Hey everyone,
I have been following this story for weeks and I still get chills thinking about it. If you were around in 2016 (I was not, full disclosure – I came into crypto in 2021), you know TheDAO hack was the moment that almost killed Ethereum. A reentrancy vulnerability drained roughly 3.6 million ETH (about $60M at the time) from what was supposed to be the first decentralized venture fund. It triggered a contentious hard fork that split the community and created Ethereum Classic.
Fast forward a decade, and the ghost money from that crisis is coming back to life in a way nobody predicted.
The Backstory: What Sat Dormant for 10 Years
After the hard fork at block 1,920,000, most DAO token holders claimed their refunded ETH from the Withdrawal contract. But not everyone did. Over 75,000 ETH – mostly from the ExtraBalance contract and the Curator Multisig – has been sitting untouched since 2016. At today’s prices, that is somewhere between $150M and $220M depending on when you check.
Griff Green, one of the original DAO curators and a member of the legendary Robin Hood Group that counter-exploited the hacker to save 70% of the funds, has been quietly working to give this dormant capital a new purpose. And the result is TheDAO Security Fund.
How the Fund Actually Works
The structure is elegant in its simplicity:
- 69,420 ETH (yes, that number is real) will be staked to create a permanent endowment
- Staking yield generates an estimated ~$8 million per year at current rates
- The yield funds security grants distributed through multiple mechanisms: quadratic funding, retroactive public goods funding, and ranked-choice RFPs
- The principal is never touched – only the staking rewards flow out
This is not a one-time grant program. It is designed to be a perpetual, self-sustaining security budget for the Ethereum ecosystem. Think of it like a university endowment, but for keeping smart contracts safe.
The Governance: Who Watches the Watchmen?
The new board of curators reads like an Ethereum hall of fame:
- Vitalik Buterin – needs no introduction
- Taylor Monahan – MetaMask security researcher, the person who exposed the iCloud phishing vector and has probably saved more user funds than anyone in the ecosystem
- Alex Van de Sande – ENS co-founder and original Mist browser developer, one of the earliest Ethereum application builders
Unlike the Ethereum Foundation’s more traditional top-down grant process, TheDAO Security Fund is designed as a bottom-up experiment. Round operators apply to distribute funds. Security experts help set eligibility standards. The whole thing is meant to be more like a decentralized immune system than a central committee.
What Gets Funded
The focus areas include:
- Smart contract audits – especially for smaller protocols that cannot afford top-tier firms
- Security tooling – think Slither, Mythril, Echidna, and whatever comes next
- Incident response infrastructure – war rooms, monitoring, and rapid-response teams
- User protection – wallet security, phishing defense, and education
- Academic security research – formal verification, new vulnerability classes, cryptographic primitives
This is also explicitly part of the Ethereum Foundation’s broader Trillion Dollar Security initiative. As the ecosystem secures hundreds of billions in value, the argument is that security spending needs to scale proportionally.
Why This Matters: The Poetic Justice
Here is what gets me about this whole thing.
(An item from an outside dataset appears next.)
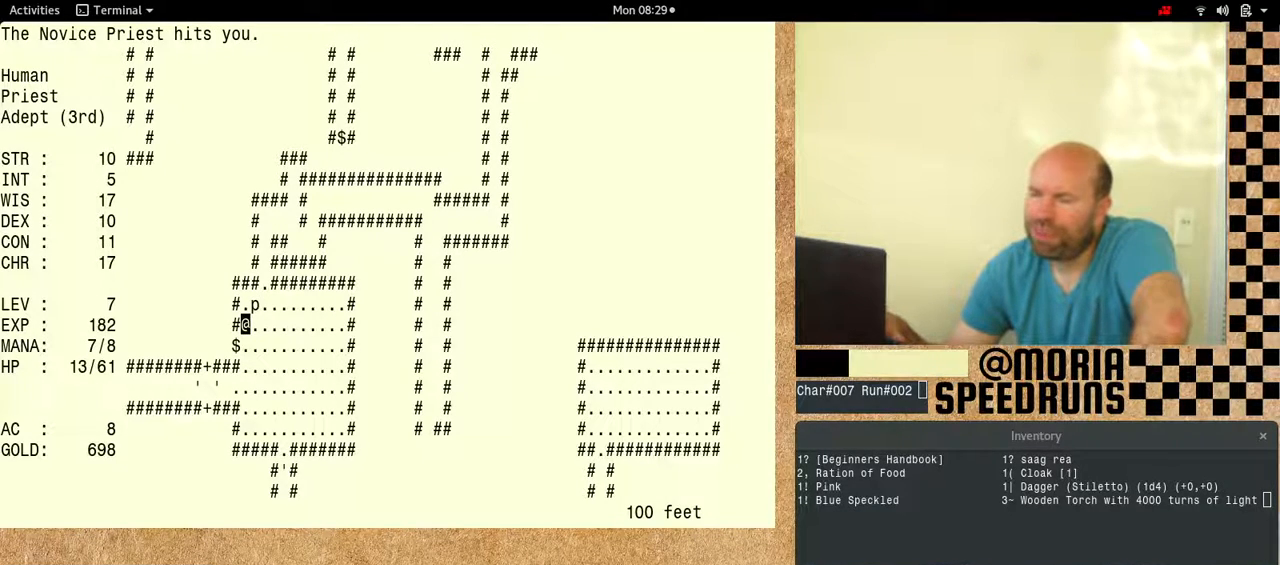
{"keys": [], "events": []}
The reentrancy attack that nearly destroyed Ethereum in 2016 is now, through this fund, going to pay for the security research that prevents the next reentrancy attack. The vulnerability that taught an entire industry about smart contract security is now funding the education of the next generation of security researchers.
The money that sat dormant – a scar on Ethereum’s history – becomes a permanent shield.
I also think the governance design is fascinating. Having Vitalik involved gives it legitimacy, but the quadratic funding and retroactive public goods mechanisms mean it is not just three people deciding where money goes. The community has real input.
My Questions for the Community
I am genuinely curious what people here think:
- Is $8M/year enough? The ecosystem secures hundreds of billions. Is this endowment appropriately sized, or does security need 10x more?
- Governance risks: Three curators is a small number. Even with bottom-up mechanisms, is this sufficiently decentralized?
- The moral question: Some of this ETH arguably belonged to DAO token holders who simply never claimed it. Is repurposing unclaimed funds ethical, even for a good cause?
- Sustainability: ETH staking yields are not guaranteed. What happens if yields compress significantly?
I have been spending my evenings reading every article I can find about this (when I should probably be working on my actual DeFi project, ha). The more I learn, the more I think this could be a model for how crypto handles legacy liabilities – turning past failures into future infrastructure.
Would love to hear from the security folks, the governance nerds, and the historians in this community. What am I missing?